Wenn alles so einfach wäre, würde man in der Ausbildung zum Instrumentalpädagogen bzw. zur -pädagogin diese Fragestellungen übergehen können. Das Gegenteil ist der Fall: Das Berufsfeld „Instrumentallehrer/in“ ist hochkomplex, Berufsbild und Berufsbewusstsein nicht minder. Zum Pflichtangebot aller instrumentalpädagogischen Studienrichtungen der Hochschule für Musik Detmold gehört deshalb schon seit etlichen Jahren ein einsemestriges, doppelstündiges Seminar Berufskunde, in dem grundlegende Informationen über den späteren Beruf vorgestellt und Zusammenhänge erarbeitet werden. Hierzu gehört zunächst der Arbeitsbereich öffentliche Musikschule: Struktur und Or­ganisation des Musikschulwesens, Grund­züge des Tarifvertrags im öffentlichen Dienst, Dienstvereinbarungen, Ferienüberhangsrege­lungen, Arbeitsplatzbeschreibungen sowie unterschiedliche Vertragsgestaltungen (auch für so genannte „freie Mitarbeiter“) sind nur einige Stichworte. Ergänzt wird dieses Themenfeld durch Informationen zu den Strukturen von Privatmusikschulen. Hinsichtlich der Perspektive einer selbstständigen Tätigkeit lernen die Studierenden berufsspezifische Management- und Marketingfragen kennen. Sie üben, ein persönliches Produktprofil zu entwerfen, beschäftigen sich mit angemessener Kundenwerbung in verschiedenen Medien und denken über ihre Selbstorganisation nach. Grundzüge der sie betreffenden Steuer-, Vertrags- und Versicherungsbereiche (Stichwort: Künstlersozialkasse) werden häu­fig als „harte Nüsse“ empfunden, gehören jedoch zum verpflichtenden Inhalt.

1 Janosch: Komm, wir finden einen Schatz, Weinheim 251996, o. S.

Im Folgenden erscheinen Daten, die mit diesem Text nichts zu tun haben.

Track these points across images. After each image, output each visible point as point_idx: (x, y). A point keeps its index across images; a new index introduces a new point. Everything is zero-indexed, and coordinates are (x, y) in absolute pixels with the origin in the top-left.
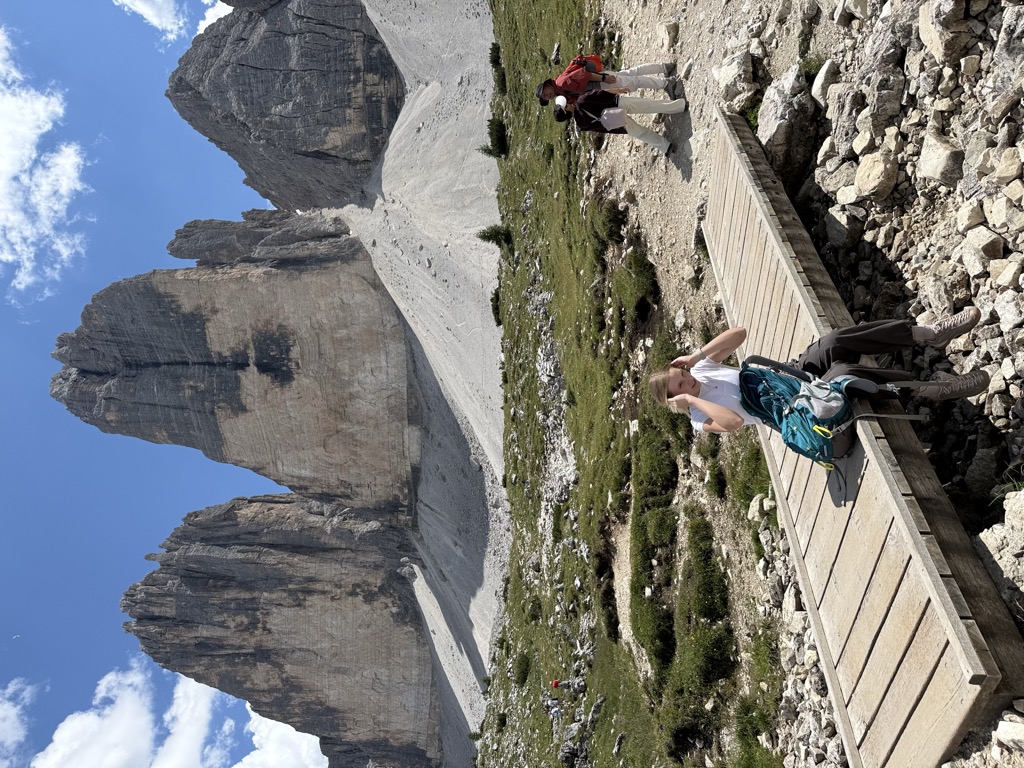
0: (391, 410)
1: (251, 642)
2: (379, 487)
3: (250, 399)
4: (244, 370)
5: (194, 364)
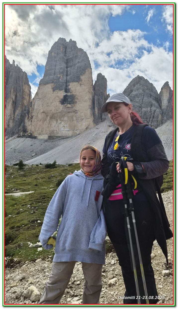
0: (53, 131)
2: (31, 127)
3: (56, 92)
4: (65, 91)
5: (67, 78)
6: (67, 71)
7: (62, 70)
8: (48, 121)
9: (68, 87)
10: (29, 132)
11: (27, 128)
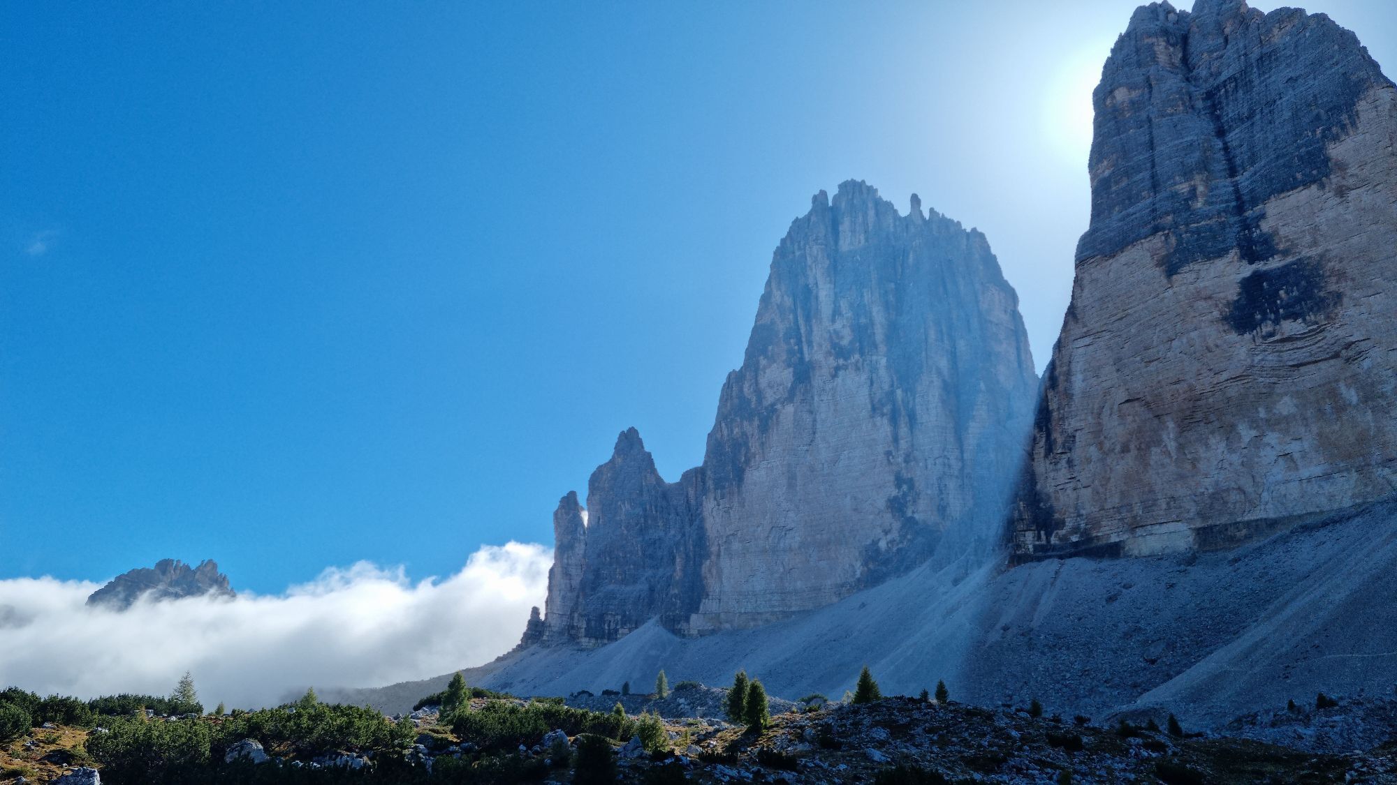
0: (1218, 496)
1: (818, 354)
2: (1073, 495)
3: (1191, 277)
4: (1242, 257)
5: (1236, 185)
6: (1226, 148)
7: (1197, 154)
8: (1172, 446)
9: (1258, 227)
10: (1069, 524)
11: (1051, 507)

2 Johann Mattheson: Kleine General-Baß-Schule, Hamburg 1735, S. 49 ff., zit. nach Michael Roske: „Umrisse einer Sozialgeschichte der Instrumentalpädagogik“, in: Christoph Richter (Hg.): Instrumental- und Vokalpäda­gogik 1: Grundlagen (= Handbuch der Musikpädagogik, Bd. 2), Kassel 1993, S. 158-196.